Open-Source Radeon UVD1 Code Is Pending Review

One of the few feature complaints left among AMD Linux customers using the open-source driver has been for those with older GPUs/IGPs where UVD isn't supported. The open-source code right now supports UVD 2.0 and later. The first-generation UVD hardware was the RV600 series (Radeon HD 3000 series), RS780, RS880, and RV790 graphics processors. The RS880 was popular back in the day and there's still many Radeon HD 3000 series GPUs out in the wild. For those unfamiliar with the various UVD versions, there's extensive information on AMD's Unified Video Decoder generations via Wikipedia.
Many Phoronix readers are often asking about this open-source UVD 1.0 support, and it's been brought up again on Tuesday within the forums, so as a reminder, the code has been written but is pending approval for release.
Christian König at AMD wrote on a public mailing list earlier this month, "The code for the first generation UVD blocks (RV6xx, RS780, RS880 and RV790) is already implemented and I'm only waiting for the OK to release it. The only problem is that I don't know if and when we are getting this OK for release. Maybe tomorrow, maybe never. It just doesn't has a high priority for the reviewer because we don't really sell that old hardware any more."
Aside from the open-source developers, AMD really doesn't care much about that enablement anymore since the hardware is many years old. Additionally, it seems the common bottleneck for open-source AMD developers is always on code/technical/legal review for getting out new code. It's also always problematic when dealing with video code, especially on early UVD revisions where digital rights management is tightly coupled with this video decode block.

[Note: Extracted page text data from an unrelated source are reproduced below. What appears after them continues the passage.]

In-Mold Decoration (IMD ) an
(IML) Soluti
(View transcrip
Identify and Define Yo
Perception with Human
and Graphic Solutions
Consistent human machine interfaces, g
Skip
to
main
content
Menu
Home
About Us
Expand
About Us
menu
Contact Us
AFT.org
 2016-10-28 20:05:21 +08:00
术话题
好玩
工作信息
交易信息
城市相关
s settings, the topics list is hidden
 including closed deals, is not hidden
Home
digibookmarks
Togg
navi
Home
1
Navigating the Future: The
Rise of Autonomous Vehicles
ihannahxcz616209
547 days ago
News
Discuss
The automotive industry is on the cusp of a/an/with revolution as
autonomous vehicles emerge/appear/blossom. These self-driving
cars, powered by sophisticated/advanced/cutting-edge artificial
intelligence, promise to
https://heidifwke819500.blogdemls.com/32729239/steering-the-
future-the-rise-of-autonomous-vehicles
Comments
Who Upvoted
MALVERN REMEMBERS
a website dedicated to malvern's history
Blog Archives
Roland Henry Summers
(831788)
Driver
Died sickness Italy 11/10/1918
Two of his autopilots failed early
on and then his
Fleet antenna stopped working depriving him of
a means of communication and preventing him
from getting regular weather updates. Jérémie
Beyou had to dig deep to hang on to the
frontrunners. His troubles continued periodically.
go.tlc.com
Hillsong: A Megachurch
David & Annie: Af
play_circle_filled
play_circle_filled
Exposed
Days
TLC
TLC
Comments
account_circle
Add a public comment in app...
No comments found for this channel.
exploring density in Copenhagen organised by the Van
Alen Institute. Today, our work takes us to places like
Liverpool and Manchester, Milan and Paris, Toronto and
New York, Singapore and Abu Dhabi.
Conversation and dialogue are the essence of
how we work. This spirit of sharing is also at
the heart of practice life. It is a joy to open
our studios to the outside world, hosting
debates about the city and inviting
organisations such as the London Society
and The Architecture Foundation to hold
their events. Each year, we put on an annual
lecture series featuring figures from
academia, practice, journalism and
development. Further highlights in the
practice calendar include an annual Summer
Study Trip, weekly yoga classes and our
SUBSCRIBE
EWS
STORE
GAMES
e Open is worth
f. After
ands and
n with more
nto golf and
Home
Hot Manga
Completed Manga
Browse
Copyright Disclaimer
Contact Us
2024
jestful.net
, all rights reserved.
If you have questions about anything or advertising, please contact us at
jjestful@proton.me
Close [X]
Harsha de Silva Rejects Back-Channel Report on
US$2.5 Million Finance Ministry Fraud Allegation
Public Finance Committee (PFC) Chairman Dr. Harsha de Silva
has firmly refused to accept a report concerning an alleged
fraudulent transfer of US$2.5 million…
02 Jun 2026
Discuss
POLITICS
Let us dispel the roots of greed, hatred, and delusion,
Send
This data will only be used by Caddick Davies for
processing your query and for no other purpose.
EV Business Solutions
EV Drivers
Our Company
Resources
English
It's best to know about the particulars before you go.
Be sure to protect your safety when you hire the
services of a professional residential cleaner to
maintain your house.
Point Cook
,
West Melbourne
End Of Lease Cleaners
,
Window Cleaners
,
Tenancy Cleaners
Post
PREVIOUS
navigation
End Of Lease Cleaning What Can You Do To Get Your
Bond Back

For years before the initial open-source UVD drop, one of the publicly expressed reasons it was difficult to get clearance on pushing out the code was due to risk of comprising digital rights management on Radeon hardware for other platforms if it was publicly documented or there was open-source code. Pair that now with hardware that AMD launched about seven years ago, and it makes it a very low priority work item that may (sadly) never materialize.